- _WHAT YOU WILL DO_:
The entries below are to be returned as written, with all pictures dropped.

[Start of section]

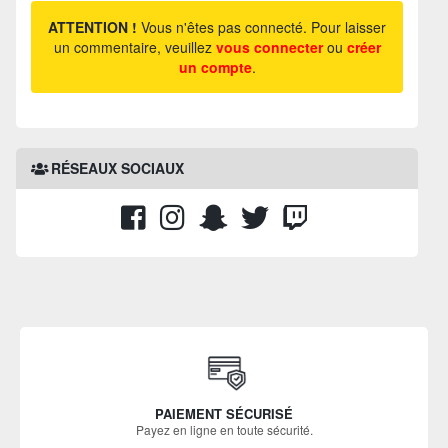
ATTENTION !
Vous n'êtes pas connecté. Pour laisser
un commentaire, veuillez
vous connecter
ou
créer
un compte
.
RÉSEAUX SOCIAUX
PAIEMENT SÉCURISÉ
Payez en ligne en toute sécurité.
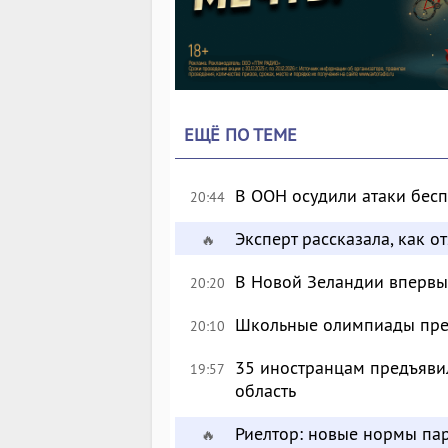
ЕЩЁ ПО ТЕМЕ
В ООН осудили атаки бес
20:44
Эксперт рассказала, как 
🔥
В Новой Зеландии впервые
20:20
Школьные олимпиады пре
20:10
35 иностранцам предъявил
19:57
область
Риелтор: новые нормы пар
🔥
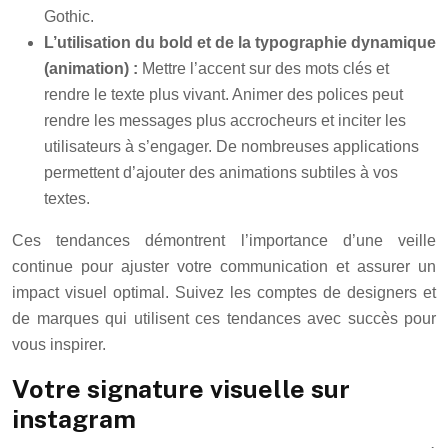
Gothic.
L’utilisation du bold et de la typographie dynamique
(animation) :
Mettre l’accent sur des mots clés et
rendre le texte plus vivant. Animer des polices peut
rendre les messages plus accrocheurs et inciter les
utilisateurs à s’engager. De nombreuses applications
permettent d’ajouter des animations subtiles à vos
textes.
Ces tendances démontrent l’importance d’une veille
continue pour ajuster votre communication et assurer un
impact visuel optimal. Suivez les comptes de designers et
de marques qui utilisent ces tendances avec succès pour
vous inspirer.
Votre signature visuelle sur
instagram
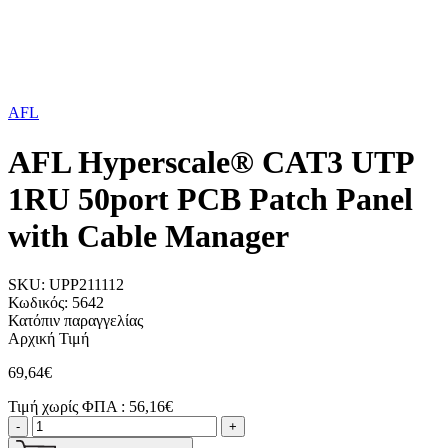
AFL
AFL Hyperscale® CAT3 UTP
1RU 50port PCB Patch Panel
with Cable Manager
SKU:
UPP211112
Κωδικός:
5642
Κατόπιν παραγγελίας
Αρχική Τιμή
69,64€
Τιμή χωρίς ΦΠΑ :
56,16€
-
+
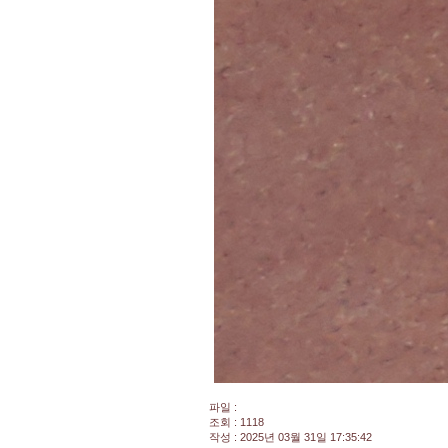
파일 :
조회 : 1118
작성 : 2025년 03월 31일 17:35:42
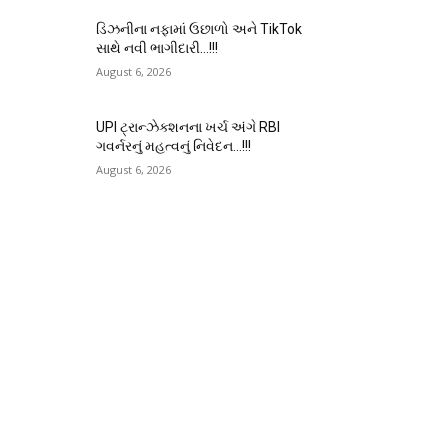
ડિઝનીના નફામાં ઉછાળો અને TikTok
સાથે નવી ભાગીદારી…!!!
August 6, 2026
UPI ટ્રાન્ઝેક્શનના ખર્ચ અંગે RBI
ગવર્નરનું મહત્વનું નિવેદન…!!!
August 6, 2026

[End of section]

- _RESULT FOR THIS EXERCISE_:
ATTENTION !
Vous n'êtes pas connecté. Pour laisser
un commentaire, veuillez
vous connecter
ou
créer
un compte
.
RÉSEAUX SOCIAUX
PAIEMENT SÉCURISÉ
Payez en ligne en toute sécurité.
ЕЩЁ ПО ТЕМЕ
В ООН осудили атаки бес
20:44
Эксперт рассказала, как 
🔥
В Новой Зеландии впервые
20:20
Школьные олимпиады пре
20:10
35 иностранцам предъявил
19:57
область
Риелтор: новые нормы пар
🔥
Gothic.
L’utilisation du bold et de la typographie dynamique
(animation) :
Mettre l’accent sur des mots clés et
rendre le texte plus vivant. Animer des polices peut
rendre les messages plus accrocheurs et inciter les
utilisateurs à s’engager. De nombreuses applications
permettent d’ajouter des animations subtiles à vos
textes.
Ces tendances démontrent l’importance d’une veille
continue pour ajuster votre communication et assurer un
impact visuel optimal. Suivez les comptes de designers et
de marques qui utilisent ces tendances avec succès pour
vous inspirer.
Votre signature visuelle sur
instagram
AFL
AFL Hyperscale® CAT3 UTP
1RU 50port PCB Patch Panel
with Cable Manager
SKU:
UPP211112
Κωδικός:
5642
Κατόπιν παραγγελίας
Αρχική Τιμή
69,64€
Τιμή χωρίς ΦΠΑ :
56,16€
-
+
파일 :
조회 : 1118
작성 : 2025년 03월 31일 17:35:42
ડિઝનીના નફામાં ઉછાળો અને TikTok
સાથે નવી ભાગીદારી…!!!
August 6, 2026
UPI ટ્રાન્ઝેક્શનના ખર્ચ અંગે RBI
ગવર્નરનું મહત્વનું નિવેદન…!!!
August 6, 2026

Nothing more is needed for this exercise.